_Goal of the exercise_
Without changing a character, return the entries, but not the images they hold.

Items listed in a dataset

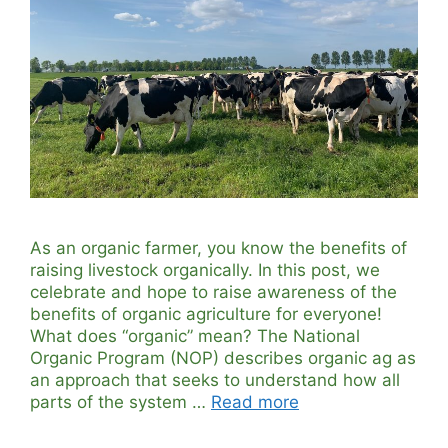
As an organic farmer, you know the benefits of
raising livestock organically. In this post, we
celebrate and hope to raise awareness of the
benefits of organic agriculture for everyone!
What does “organic” mean? The National
Organic Program (NOP) describes organic ag as
an approach that seeks to understand how all
parts of the system …
Read more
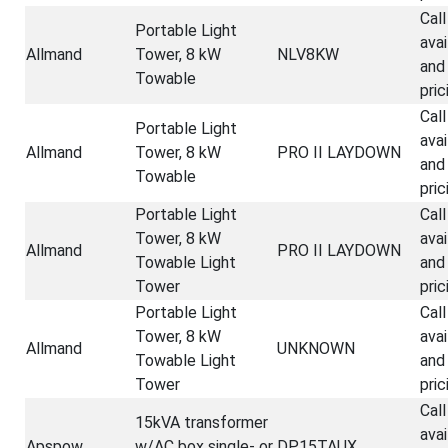
Call
Portable Light
avai
Allmand
Tower, 8 kW
NLV8KW
and
Towable
pric
Call
Portable Light
avai
Allmand
Tower, 8 kW
PRO II LAYDOWN
and
Towable
pric
Portable Light
Call
Tower, 8 kW
avai
Allmand
PRO II LAYDOWN
Towable Light
and
Tower
pric
Portable Light
Call
Tower, 8 kW
avai
Allmand
UNKNOWN
Towable Light
and
Tower
pric
Call
15kVA transformer
avai
Apspow
w/AC box single- or
DP15TAUX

_Result for this exercise_
As an organic farmer, you know the benefits of
raising livestock organically. In this post, we
celebrate and hope to raise awareness of the
benefits of organic agriculture for everyone!
What does “organic” mean? The National
Organic Program (NOP) describes organic ag as
an approach that seeks to understand how all
parts of the system …
Read more
Call
Portable Light
avai
Allmand
Tower, 8 kW
NLV8KW
and
Towable
pric
Call
Portable Light
avai
Allmand
Tower, 8 kW
PRO II LAYDOWN
and
Towable
pric
Portable Light
Call
Tower, 8 kW
avai
Allmand
PRO II LAYDOWN
Towable Light
and
Tower
pric
Portable Light
Call
Tower, 8 kW
avai
Allmand
UNKNOWN
Towable Light
and
Tower
pric
Call
15kVA transformer
avai
Apspow
w/AC box single- or
DP15TAUX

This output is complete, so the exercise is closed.